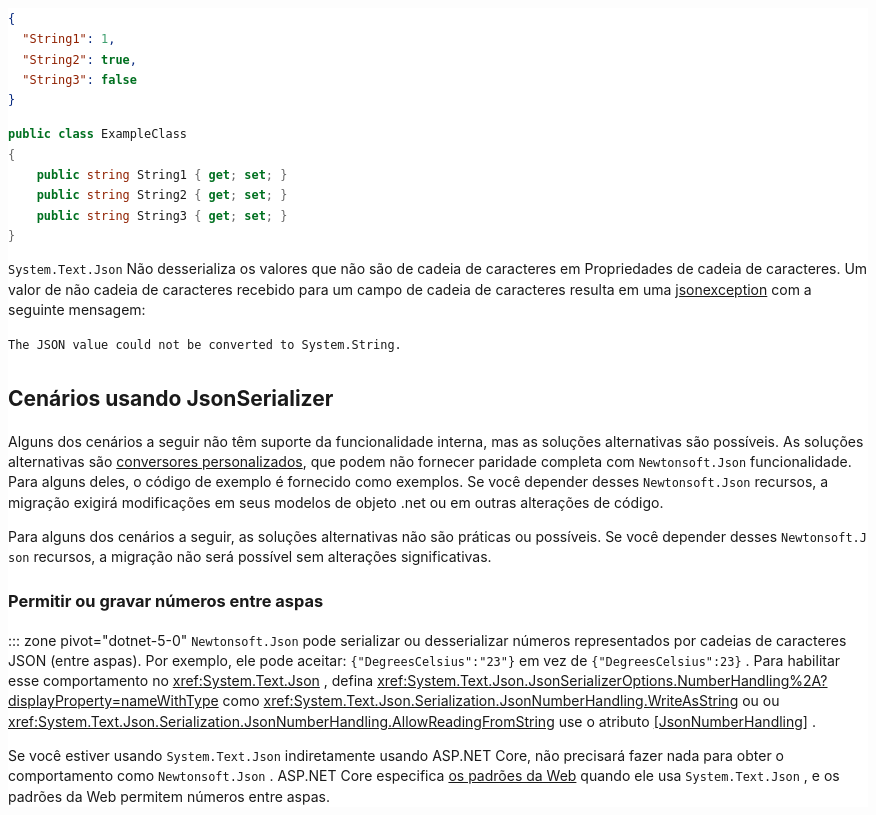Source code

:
 ```json
{
  "String1": 1,
  "String2": true,
  "String3": false
}
```

```csharp
public class ExampleClass
{
    public string String1 { get; set; }
    public string String2 { get; set; }
    public string String3 { get; set; }
}
```

`System.Text.Json` Não desserializa os valores que não são de cadeia de caracteres em Propriedades de cadeia de caracteres. Um valor de não cadeia de caracteres recebido para um campo de cadeia de caracteres resulta em uma [jsonexception](xref:System.Text.Json.JsonException) com a seguinte mensagem:

```output
The JSON value could not be converted to System.String.
```

## <a name="scenarios-using-jsonserializer"></a>Cenários usando JsonSerializer

Alguns dos cenários a seguir não têm suporte da funcionalidade interna, mas as soluções alternativas são possíveis. As soluções alternativas são [conversores personalizados](system-text-json-converters-how-to.md), que podem não fornecer paridade completa com `Newtonsoft.Json` funcionalidade. Para alguns deles, o código de exemplo é fornecido como exemplos. Se você depender desses `Newtonsoft.Json` recursos, a migração exigirá modificações em seus modelos de objeto .net ou em outras alterações de código.

Para alguns dos cenários a seguir, as soluções alternativas não são práticas ou possíveis. Se você depender desses `Newtonsoft.Json` recursos, a migração não será possível sem alterações significativas.

### <a name="allow-or-write-numbers-in-quotes"></a>Permitir ou gravar números entre aspas

::: zone pivot="dotnet-5-0"
`Newtonsoft.Json` pode serializar ou desserializar números representados por cadeias de caracteres JSON (entre aspas). Por exemplo, ele pode aceitar: `{"DegreesCelsius":"23"}` em vez de `{"DegreesCelsius":23}` . Para habilitar esse comportamento no <xref:System.Text.Json> , defina <xref:System.Text.Json.JsonSerializerOptions.NumberHandling%2A?displayProperty=nameWithType> como <xref:System.Text.Json.Serialization.JsonNumberHandling.WriteAsString> ou ou <xref:System.Text.Json.Serialization.JsonNumberHandling.AllowReadingFromString> use o atributo [[JsonNumberHandling]](xref:System.Text.Json.Serialization.JsonNumberHandlingAttribute) .

Se você estiver usando `System.Text.Json` indiretamente usando ASP.NET Core, não precisará fazer nada para obter o comportamento como `Newtonsoft.Json` . ASP.NET Core especifica [os padrões da Web](system-text-json-configure-options.md#web-defaults-for-jsonserializeroptions) quando ele usa `System.Text.Json` , e os padrões da Web permitem números entre aspas.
■ ■ ■ ■ ■ ■ ■
**TASK INSTRUCTIONS**
Set the listing down verbatim, excluding pictures.

**RESPONSE BOX**
Source code

:
 ```json
{
  "String1": 1,
  "String2": true,
  "String3": false
}
```

```csharp
public class ExampleClass
{
    public string String1 { get; set; }
    public string String2 { get; set; }
    public string String3 { get; set; }
}
```

`System.Text.Json` Não desserializa os valores que não são de cadeia de caracteres em Propriedades de cadeia de caracteres. Um valor de não cadeia de caracteres recebido para um campo de cadeia de caracteres resulta em uma [jsonexception](xref:System.Text.Json.JsonException) com a seguinte mensagem:

```output
The JSON value could not be converted to System.String.
```

## <a name="scenarios-using-jsonserializer"></a>Cenários usando JsonSerializer

Alguns dos cenários a seguir não têm suporte da funcionalidade interna, mas as soluções alternativas são possíveis. As soluções alternativas são [conversores personalizados](system-text-json-converters-how-to.md), que podem não fornecer paridade completa com `Newtonsoft.Json` funcionalidade. Para alguns deles, o código de exemplo é fornecido como exemplos. Se você depender desses `Newtonsoft.Json` recursos, a migração exigirá modificações em seus modelos de objeto .net ou em outras alterações de código.

Para alguns dos cenários a seguir, as soluções alternativas não são práticas ou possíveis. Se você depender desses `Newtonsoft.Json` recursos, a migração não será possível sem alterações significativas.

### <a name="allow-or-write-numbers-in-quotes"></a>Permitir ou gravar números entre aspas

::: zone pivot="dotnet-5-0"
`Newtonsoft.Json` pode serializar ou desserializar números representados por cadeias de caracteres JSON (entre aspas). Por exemplo, ele pode aceitar: `{"DegreesCelsius":"23"}` em vez de `{"DegreesCelsius":23}` . Para habilitar esse comportamento no <xref:System.Text.Json> , defina <xref:System.Text.Json.JsonSerializerOptions.NumberHandling%2A?displayProperty=nameWithType> como <xref:System.Text.Json.Serialization.JsonNumberHandling.WriteAsString> ou ou <xref:System.Text.Json.Serialization.JsonNumberHandling.AllowReadingFromString> use o atributo [[JsonNumberHandling]](xref:System.Text.Json.Serialization.JsonNumberHandlingAttribute) .

Se você estiver usando `System.Text.Json` indiretamente usando ASP.NET Core, não precisará fazer nada para obter o comportamento como `Newtonsoft.Json` . ASP.NET Core especifica [os padrões da Web](system-text-json-configure-options.md#web-defaults-for-jsonserializeroptions) quando ele usa `System.Text.Json` , e os padrões da Web permitem números entre aspas.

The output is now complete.